Use AES GCM for kernel encryption to ensure integrity

[MarcusGrass]

Fixes https://github.com/MarcusGrass/boot-rs/issues/1. Encrypts kernel using AES GCM to ensure integrity of the decrypted payload.

Not a lot of meaningful changes outside of the IV/nonce going from 16 to 12 bytes, some drive-by clippy cleanups.

[MarcusGrass]

Sorry for the delay, it's bin a lot lately, now the encryption details are baked into the encrypted blob header!

[MarcusGrass]

I'll settle for this for now, having both the salt and nonce in the header is unnecessary, but I think I'll have to rethink the header anyway. Ideally it would have a flexible length so that the header could be parsed in a backwards compatible way if stuff changes in it. I was thinking about duplicating the header as a footer to prevent bit-rot making the kernel unbootable, then again maybe that's not the biggest issue when it's just a single file that can fairly easily be rebuilt.

Ideally I'll figure out a way not to include any configuration into to the bootloader binary, but for that I have to find a way to navigate the vfat filesystem on the UEFI-level, if I can do that, the build step would be a lot simpler, initially, an initramfs.cfg could be generated, then any time you change the kernel you just run boot-strap without needing to recompile the bootloader, that way it could more easily go into a mkinitcpio or whatever else.

Funnily, the project structure is messy because it started as just an initramfs in Rust, then I started looking at the bootloader, then merged the projects, so it's a bit strange overall.

It probably should be separate things, but it's difficult to separate if encryption is present, at least without looking at decrypting a luks partition.
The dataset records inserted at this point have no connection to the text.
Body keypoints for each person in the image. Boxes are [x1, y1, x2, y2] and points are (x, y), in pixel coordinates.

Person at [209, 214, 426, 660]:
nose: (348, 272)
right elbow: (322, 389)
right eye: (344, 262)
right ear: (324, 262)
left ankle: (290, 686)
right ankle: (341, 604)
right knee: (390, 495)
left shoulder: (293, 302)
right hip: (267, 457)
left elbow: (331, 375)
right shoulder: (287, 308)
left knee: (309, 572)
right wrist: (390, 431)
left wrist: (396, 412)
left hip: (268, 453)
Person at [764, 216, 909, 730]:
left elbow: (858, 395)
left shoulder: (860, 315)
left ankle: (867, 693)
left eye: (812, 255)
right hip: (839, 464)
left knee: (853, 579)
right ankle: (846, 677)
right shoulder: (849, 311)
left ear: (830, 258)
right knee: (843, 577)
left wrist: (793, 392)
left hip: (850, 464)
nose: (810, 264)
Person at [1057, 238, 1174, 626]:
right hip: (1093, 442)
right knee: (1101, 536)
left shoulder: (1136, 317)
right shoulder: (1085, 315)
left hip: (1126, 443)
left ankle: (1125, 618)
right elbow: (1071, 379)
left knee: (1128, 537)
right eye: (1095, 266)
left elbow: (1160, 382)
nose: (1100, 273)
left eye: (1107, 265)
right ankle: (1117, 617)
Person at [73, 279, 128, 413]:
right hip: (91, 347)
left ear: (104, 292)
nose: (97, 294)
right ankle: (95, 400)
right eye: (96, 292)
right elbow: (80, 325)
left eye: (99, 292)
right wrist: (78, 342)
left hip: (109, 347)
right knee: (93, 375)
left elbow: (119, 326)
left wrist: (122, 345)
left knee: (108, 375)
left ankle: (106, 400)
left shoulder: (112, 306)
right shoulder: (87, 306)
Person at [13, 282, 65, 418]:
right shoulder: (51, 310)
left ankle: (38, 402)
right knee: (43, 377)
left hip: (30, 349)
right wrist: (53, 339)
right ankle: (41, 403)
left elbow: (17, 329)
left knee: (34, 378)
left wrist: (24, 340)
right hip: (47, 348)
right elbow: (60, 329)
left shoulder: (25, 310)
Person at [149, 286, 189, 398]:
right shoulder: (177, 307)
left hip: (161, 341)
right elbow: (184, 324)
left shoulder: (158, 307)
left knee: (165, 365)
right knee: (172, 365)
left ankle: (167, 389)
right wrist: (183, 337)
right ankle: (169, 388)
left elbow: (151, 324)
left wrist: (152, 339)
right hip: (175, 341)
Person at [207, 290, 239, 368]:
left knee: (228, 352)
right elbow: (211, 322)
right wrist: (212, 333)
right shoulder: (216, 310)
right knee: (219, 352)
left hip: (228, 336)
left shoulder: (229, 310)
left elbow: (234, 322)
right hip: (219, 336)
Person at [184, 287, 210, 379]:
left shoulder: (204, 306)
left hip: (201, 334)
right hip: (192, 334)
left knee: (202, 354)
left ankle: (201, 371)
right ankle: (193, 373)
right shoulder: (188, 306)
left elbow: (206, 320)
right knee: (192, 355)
That might not necessarily be so hard, but I haven't looked into it yet. It has to be done at the UEFI-level, which is always a bit of a hassle.

I think the main improvements that would make this usable is to figure out if I can find cwd in UEFI, if I can do that we don't need any data inserted into the bootloader binary. Secondly, figuring out how to pass kernel parameters when starting the UEFI-image is important to be able to support an initramfs that's not compiled into the kernel.

But as always, first make it work, then make it good. I think having correct encryption is prio 1, thank you a lot for the help with that!